_Stated exercise_.
Please copy the lines below word for word, leaving out the pictures.

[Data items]
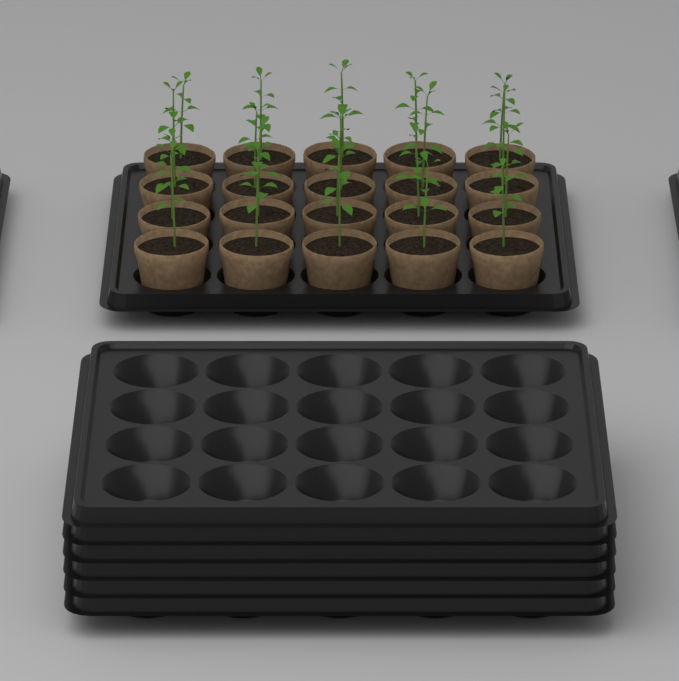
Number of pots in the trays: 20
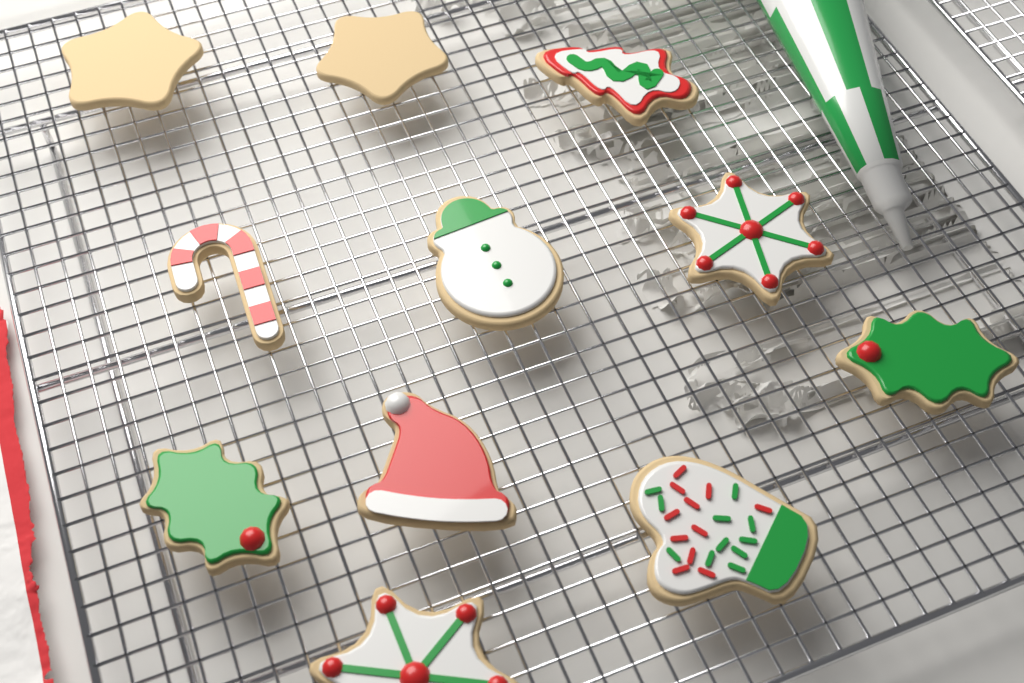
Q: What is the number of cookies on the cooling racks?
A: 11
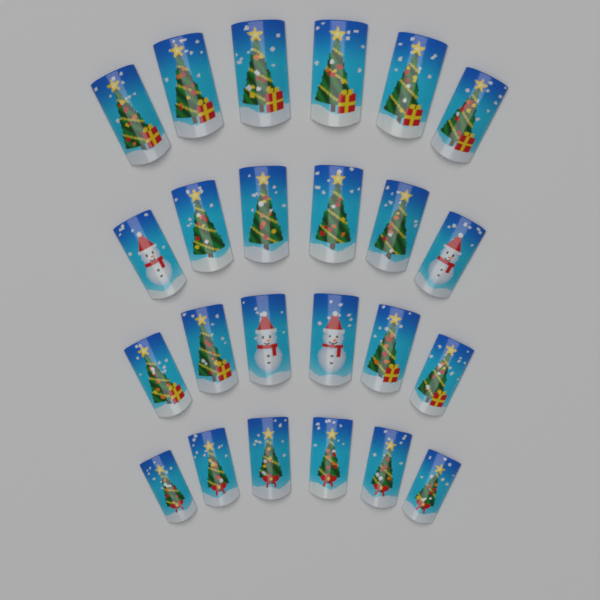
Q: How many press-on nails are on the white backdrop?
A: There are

_Answer for the task_.
Number of pots in the trays: 20
Q: What is the number of cookies on the cooling racks?
A: 11
Q: How many press-on nails are on the white backdrop?
A: There are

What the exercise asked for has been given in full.